Oliver Lee Jackson is known for creating compositionally complex paintings in which figurative elements merge with abstract fields of vibrant color. He is equally accomplished as a sculptor, draftsman, and printmaker. Jackson's works do not convey a single message, narrative, or meaning. Rather, they present an invitation to slow and close looking, encouraging viewers to stake emotional claim on the works.
The authors present various perspectives on Jackson's artworks. Nijah Cunningham, Assistant Professor at Hunter College, City University of New York, considers the simultaneity of effects upon the viewer of fierceness and tenderness in Jackson's work. Harry Copper, Senior Curator of Modern Art at the National Gallery of Art, Washington, DC, explores "parallel processes" in the complementariness of figuration and abstraction. Saint Louis Art Museum Curator of Modern and Contemporary Art Simon Kelly provides a historical view of the motivations for one of Jackson's earliest bodies of work, the Sharpeville Series. Hannah Klemm, the museum's Associate Curator of Modern and Contemporary Art, focuses on selected works on paper, highlighting his virtuosity as a draftsman and printmaker.
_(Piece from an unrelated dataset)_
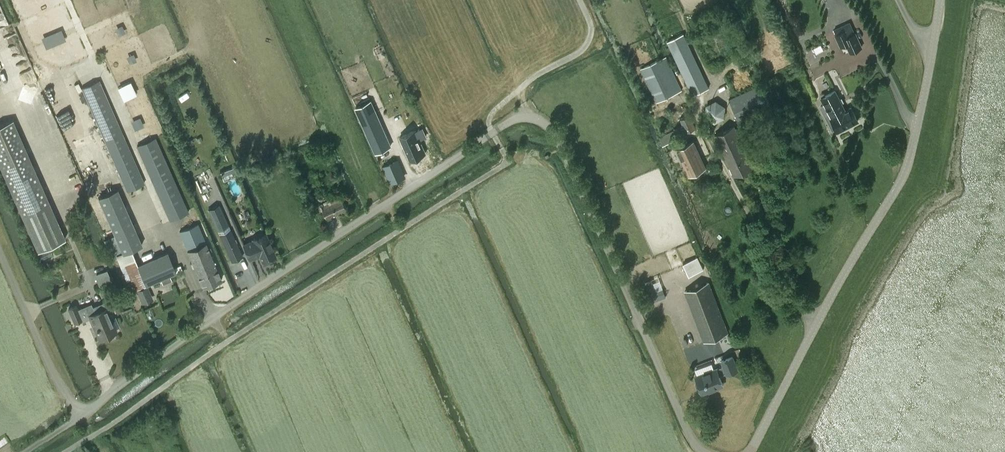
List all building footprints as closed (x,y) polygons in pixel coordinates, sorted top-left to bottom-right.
[(850,52),(862,46),(855,32),(854,33),(849,22),(834,29),(836,33),(835,34),(840,46),(846,43),(850,52)] [(668,41),(693,95),(709,88),(683,34),(668,41)] [(642,68),(658,101),(682,90),(666,57),(642,68)] [(81,87),(104,139),(127,191),(144,183),(98,80),(81,87)] [(729,100),(740,124),(773,109),(762,85),(729,100)] [(836,128),(838,132),(858,121),(851,108),(846,111),(835,92),(822,98),(825,105),(821,107),(832,130),(836,128)] [(707,105),(706,116),(715,122),(725,117),(726,106),(716,100),(707,105)] [(371,101),(355,109),(377,156),(394,148),(371,101)] [(696,127),(689,114),(680,118),(686,132),(696,127)] [(21,214),(37,251),(65,239),(12,120),(0,125),(0,167),(21,214)] [(734,126),(715,135),(733,175),(752,166),(746,151),(753,148),(750,140),(742,143),(734,126)] [(422,128),(400,137),(410,159),(424,153),(418,139),(425,135),(422,128)] [(660,137),(659,138),(662,145),(663,145),(679,138),(678,136),(675,130),(660,137)] [(137,145),(170,220),(188,212),(155,137),(137,145)] [(677,148),(689,175),(706,168),(693,141),(677,148)] [(319,159),(325,156),(320,148),(315,151),(319,159)] [(397,161),(384,166),(391,182),(404,176),(397,161)] [(99,198),(123,252),(141,244),(117,190),(99,198)] [(332,218),(331,216),(347,209),(341,195),(320,204),(327,218),(328,220),(332,218)] [(220,205),(209,209),(218,230),(230,226),(220,205)] [(198,224),(179,232),(203,287),(221,279),(198,224)] [(220,234),(232,260),(243,255),(231,230),(220,234)] [(262,260),(274,255),(265,233),(253,238),(254,240),(244,244),(249,257),(259,253),(262,260)] [(123,252),(116,255),(132,291),(146,285),(176,272),(167,252),(138,264),(131,249),(123,252)] [(697,257),(683,264),(689,276),(703,269),(697,257)] [(100,284),(110,280),(110,279),(106,269),(96,274),(100,284)] [(654,280),(647,282),(654,301),(667,296),(664,288),(658,290),(654,280)] [(704,341),(728,332),(708,282),(685,291),(704,341)] [(153,299),(147,285),(136,289),(142,304),(153,299)] [(78,309),(76,305),(69,308),(75,322),(82,319),(90,317),(93,324),(95,323),(101,338),(116,331),(110,317),(113,316),(107,302),(93,308),(92,306),(78,309)] [(732,356),(722,360),(724,366),(696,376),(699,385),(697,386),(699,391),(701,391),(702,393),(716,388),(715,386),(722,383),(719,374),(726,371),(727,374),(738,370),(732,356)]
Haywood Turnipseed, Jr., lead Telecommunications Specialist at the National Gallery of Art, offers a personal reflection on his own encounters with Jackson's paintings during his 2019 solo exhibitons at the National Gallery.
Together, the essays trace Jackson's aesthetic evolution over more than five decades and demonstrate his significance as a highly skilled contemporary artist working across a range of media.
Oliver Lee Jackson at the Saint Louis Art Museum was curated by Simon Kelly and Hannah Klemm, with Molly Moog, research assistant. The exhibiton is anchored by major loans from the personal collection of Donald M. Suggs, a close friend of Jackson's and supporter of the museum.